Bu farkındalığın hissedildiği uluslar arası kuruluşlardan biri de NATO. Yıllar yılı Türkiye’yi kalabalık ordusunu gerekçe göstererek “güçlü müttefik” olarak adlandıran uluslar arası savunma gücü şimdilerde Türkiye’ye daha fazla önem atfediyor. Ülkemizin gücünün salt sahip olduğu asker sayısıyla sınırlı olmadığının ayrımına varmış durumda.
Bunda, NATO’yu yöneten kadroların başta Ortadoğu ve Kuzey Afrika olmak üzere birebir temas ettikleri hemen her ülkede ‘Türkiye sempatisiyle’ karşılaşmış olmalarının büyük etkisi var.

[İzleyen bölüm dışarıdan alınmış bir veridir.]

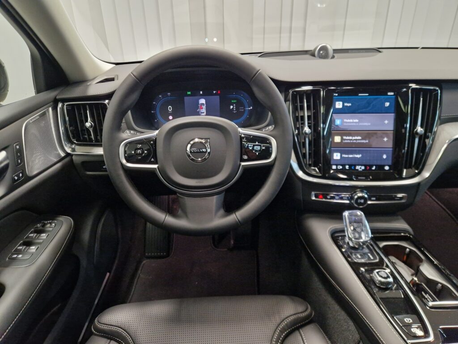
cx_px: 229
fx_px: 304
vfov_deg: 58.9
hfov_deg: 73.9
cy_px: 172
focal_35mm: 23
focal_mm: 5.4
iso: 1000
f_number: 1.8
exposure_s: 1/100
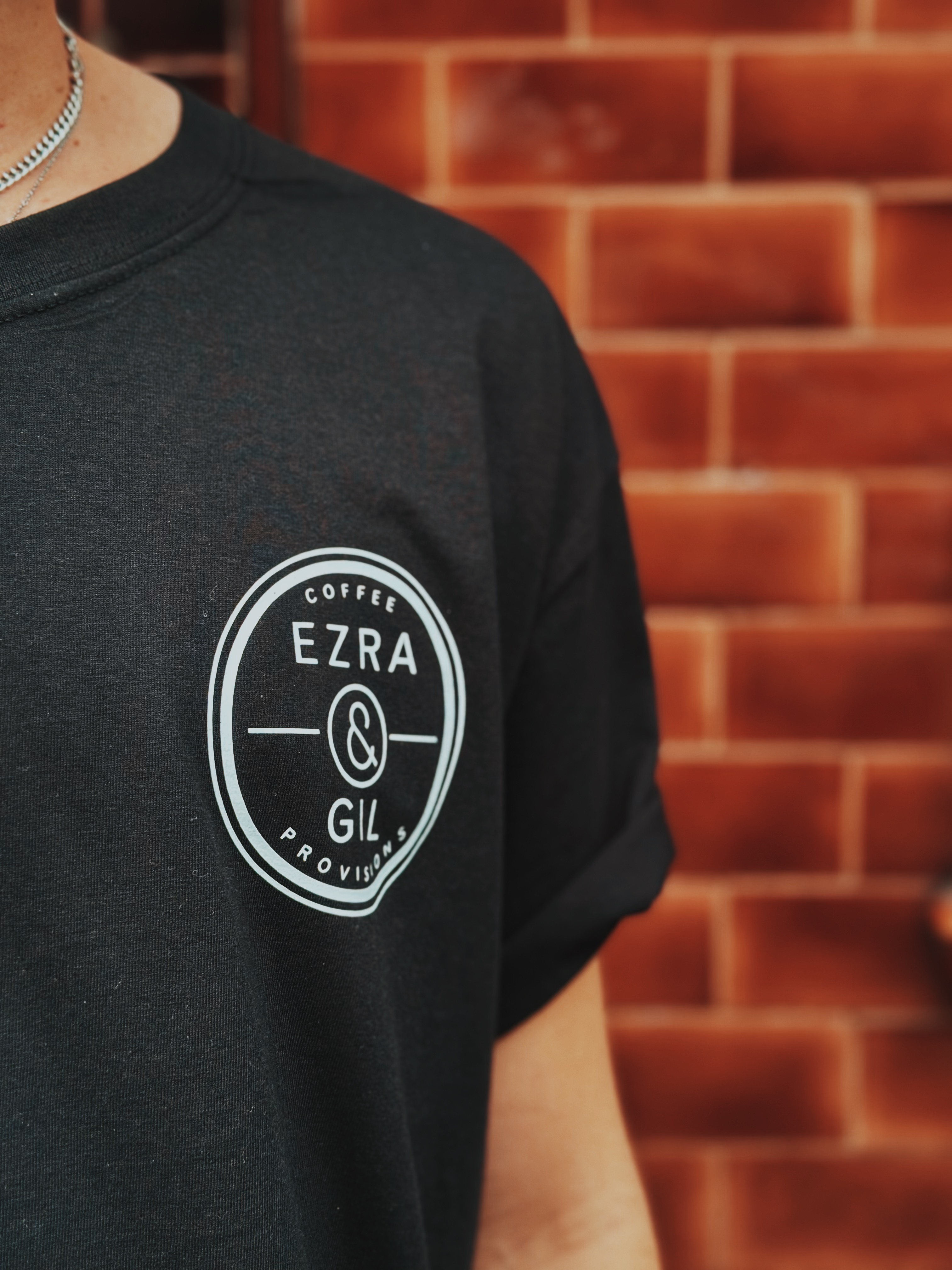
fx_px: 1760
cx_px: 476
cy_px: 635
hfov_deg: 30.3
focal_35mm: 48
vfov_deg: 39.7
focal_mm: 6.86
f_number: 1.78
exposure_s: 1/150
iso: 100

Türkiye’nin NATO nezdindeki yıldız yoğunluğunu arttıran bir diğer gelişme ise “füze savunma sistemi” konusunda ortaya koyduğu cesur tavır. Pek çok ülkenin gösteremeyeceği bir kararlılıkla, Türkiye sistemin birkaç ana ünitesinden biri olan radar alt yapısını, kendi üzerinde konuşlandırmayı kabul etmiş durumda.
Bu Türkiye’nin dünya barışına katkı sağlama yolundaki samimiyetinin ve ciddiyetinin de açık bir göstergesi.
Ekonomik, siyasi ve diplomatik alanlardaki güçlü duruşunun yanı sıra askeri alanda da Türkiye’nin ortaya koyduğu bu güçlü görünüm, ülkenin uluslar arası platformdaki konumunu her geçen gün biraz daha kuvvetlendiriyor.
Bu güçlü mekanizmanın ateşleyicisi ise hiç şüphesiz Türk demokrasisindeki düzelme eğilimi. Halkın demokrasiye duyduğu güven arttıkça, verimli çalışma, cesur bir duruş ortaya koyabilme yeteneği ve istikrar da beraberinde geliyor. İçte sağlanan bu bütüncül duruş, dışta görmezden gelinemez, hafife alınamaz ve mutlaka işbirliği yapılması gereken bir Türkiye algısı oluşturuyor.
Çok sıra dışı gelişme/gelişmeler yaşanmadığı takdirde, Türkiye lehine olan bu algının da etkisiyle, içte ve dışta hayal ettiği noktaya ulaşabilir. Hem de hiç de ummadığı bir hızla.